Although the evidence is mixed, women tend to present more frequently with the chronic bronchitis phenotype of COPD, compared with the emphysema phenotype, and women tend to have greater degrees of pulmonary function impairment when exposed to tobacco smoke, even after controlling for differences in height and weight.

“For the same amount of exposure to tobacco smoke, females are likely to develop more severe airflow limitation at an earlier age than males, and have more exacerbation,” Sodhi and colleagues wrote.

Both Silveyra and Sodhi said that reason why men and women differ in their physiological reactions to smoke are still unknown.

Sex Differences in Drug Responses

There is only limited evidence to indicate that women and men respond differently to various therapeutic agents, but what is clear is that more research into this area is needed, Sodhi and Silveyra said.

For example, among the few studies that have documented sex differences, one showed no sex differences in the efficacy of salmeterol/fluticasone combination therapy for reducing exacerbations or improving quality of life, whereas another showed that women were more likely than men to experience COPD symptoms or exacerbations after stopping inhaled corticosteroids, Sodhi and colleagues noted.

Both Sodhi and Silveyra emphasized the need for clinical trials that study the effects of sex on treatment outcomes in COPD, which could lead to better, more personalized therapeutic regimens that take sex and gender into account.
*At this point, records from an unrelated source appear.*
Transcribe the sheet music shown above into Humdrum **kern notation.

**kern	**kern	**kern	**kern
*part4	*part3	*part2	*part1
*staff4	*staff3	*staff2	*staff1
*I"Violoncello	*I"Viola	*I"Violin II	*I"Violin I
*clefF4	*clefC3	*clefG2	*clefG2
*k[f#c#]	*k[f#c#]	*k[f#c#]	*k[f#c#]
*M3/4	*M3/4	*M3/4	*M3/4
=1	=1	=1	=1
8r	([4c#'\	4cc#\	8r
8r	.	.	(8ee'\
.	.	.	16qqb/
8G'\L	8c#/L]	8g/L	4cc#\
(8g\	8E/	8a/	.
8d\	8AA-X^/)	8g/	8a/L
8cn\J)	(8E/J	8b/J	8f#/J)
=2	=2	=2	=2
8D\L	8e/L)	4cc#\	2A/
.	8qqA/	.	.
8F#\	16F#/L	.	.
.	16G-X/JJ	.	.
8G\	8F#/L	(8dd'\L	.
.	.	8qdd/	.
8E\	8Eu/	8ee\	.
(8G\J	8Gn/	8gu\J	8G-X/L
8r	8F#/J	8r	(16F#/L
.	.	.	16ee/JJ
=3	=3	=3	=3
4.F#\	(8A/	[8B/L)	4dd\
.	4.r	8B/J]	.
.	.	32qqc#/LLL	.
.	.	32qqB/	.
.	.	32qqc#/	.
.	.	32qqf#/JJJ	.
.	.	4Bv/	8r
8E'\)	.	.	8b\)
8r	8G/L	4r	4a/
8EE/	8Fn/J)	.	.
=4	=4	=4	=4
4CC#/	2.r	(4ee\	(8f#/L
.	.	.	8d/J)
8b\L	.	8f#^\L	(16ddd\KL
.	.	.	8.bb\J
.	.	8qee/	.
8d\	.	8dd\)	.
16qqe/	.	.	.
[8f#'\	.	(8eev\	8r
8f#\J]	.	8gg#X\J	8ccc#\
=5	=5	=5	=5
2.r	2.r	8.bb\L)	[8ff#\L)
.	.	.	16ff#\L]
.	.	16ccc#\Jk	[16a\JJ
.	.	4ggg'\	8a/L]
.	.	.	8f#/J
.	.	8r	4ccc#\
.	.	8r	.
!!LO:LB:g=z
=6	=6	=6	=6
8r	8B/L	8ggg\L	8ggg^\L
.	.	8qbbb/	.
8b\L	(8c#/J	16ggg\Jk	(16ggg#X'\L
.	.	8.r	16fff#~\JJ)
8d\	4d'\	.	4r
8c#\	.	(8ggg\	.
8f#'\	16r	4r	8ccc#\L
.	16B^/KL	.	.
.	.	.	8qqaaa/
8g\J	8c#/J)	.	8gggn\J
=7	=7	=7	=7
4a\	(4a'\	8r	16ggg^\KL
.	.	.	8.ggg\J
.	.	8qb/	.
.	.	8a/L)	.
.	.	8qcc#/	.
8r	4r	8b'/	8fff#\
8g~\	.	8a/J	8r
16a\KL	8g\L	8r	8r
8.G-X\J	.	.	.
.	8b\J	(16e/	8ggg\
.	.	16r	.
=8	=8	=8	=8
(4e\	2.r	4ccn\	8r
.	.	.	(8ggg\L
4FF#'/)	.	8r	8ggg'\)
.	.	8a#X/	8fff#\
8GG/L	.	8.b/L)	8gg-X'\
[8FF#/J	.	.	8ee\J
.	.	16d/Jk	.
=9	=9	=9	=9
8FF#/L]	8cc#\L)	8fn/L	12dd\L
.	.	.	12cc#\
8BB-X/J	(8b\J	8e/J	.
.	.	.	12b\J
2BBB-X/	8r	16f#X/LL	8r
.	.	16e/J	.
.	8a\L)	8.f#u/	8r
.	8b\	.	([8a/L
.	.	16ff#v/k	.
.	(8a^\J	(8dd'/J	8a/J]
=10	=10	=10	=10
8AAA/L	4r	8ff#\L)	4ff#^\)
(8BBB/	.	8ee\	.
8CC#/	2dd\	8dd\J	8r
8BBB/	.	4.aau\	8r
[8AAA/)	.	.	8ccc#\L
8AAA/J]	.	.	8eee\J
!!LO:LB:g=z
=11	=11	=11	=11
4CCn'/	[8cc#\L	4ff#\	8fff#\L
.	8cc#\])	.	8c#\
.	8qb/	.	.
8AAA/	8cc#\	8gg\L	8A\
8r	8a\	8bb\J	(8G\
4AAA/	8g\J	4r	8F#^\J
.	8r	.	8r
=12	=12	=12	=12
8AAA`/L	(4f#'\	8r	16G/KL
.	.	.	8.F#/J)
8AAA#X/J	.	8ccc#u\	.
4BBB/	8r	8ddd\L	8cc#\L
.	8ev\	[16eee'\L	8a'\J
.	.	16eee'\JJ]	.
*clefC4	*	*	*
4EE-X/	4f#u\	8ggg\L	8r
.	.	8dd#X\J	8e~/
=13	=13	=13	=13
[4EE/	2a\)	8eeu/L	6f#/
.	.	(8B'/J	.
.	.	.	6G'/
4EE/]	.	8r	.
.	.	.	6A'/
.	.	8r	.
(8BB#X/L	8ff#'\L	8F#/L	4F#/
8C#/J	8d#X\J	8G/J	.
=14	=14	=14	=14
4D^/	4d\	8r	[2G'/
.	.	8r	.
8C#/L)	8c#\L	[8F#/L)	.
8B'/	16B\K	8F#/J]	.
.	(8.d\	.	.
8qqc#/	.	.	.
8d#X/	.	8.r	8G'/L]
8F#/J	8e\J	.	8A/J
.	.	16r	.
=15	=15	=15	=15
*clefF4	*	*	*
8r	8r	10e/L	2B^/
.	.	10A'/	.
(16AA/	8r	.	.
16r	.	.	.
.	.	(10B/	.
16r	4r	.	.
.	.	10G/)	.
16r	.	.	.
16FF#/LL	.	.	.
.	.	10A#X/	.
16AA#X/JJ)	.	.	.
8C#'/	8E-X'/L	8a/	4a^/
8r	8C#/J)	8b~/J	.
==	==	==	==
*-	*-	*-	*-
Sodhi and colleagues offered the following advices to clinicians: “Interaction with female patients should take into account that their symptoms may not conform to traditionally accepted presentations. Challenges exist for female patients at all levels of health care interaction and as clinicians we need to acknowledge the bias and willfully work toward recognition and elimination of unconscious and conscious bias. Empowering our patients to have frank discussions with their health care team when they perceive bias is another step to help promote equity.”

The review by Sodhi and colleagues was supported by grants from the National Institutes of Health. Sodhi and Silveyra reported having no conflicts of interest to disclose.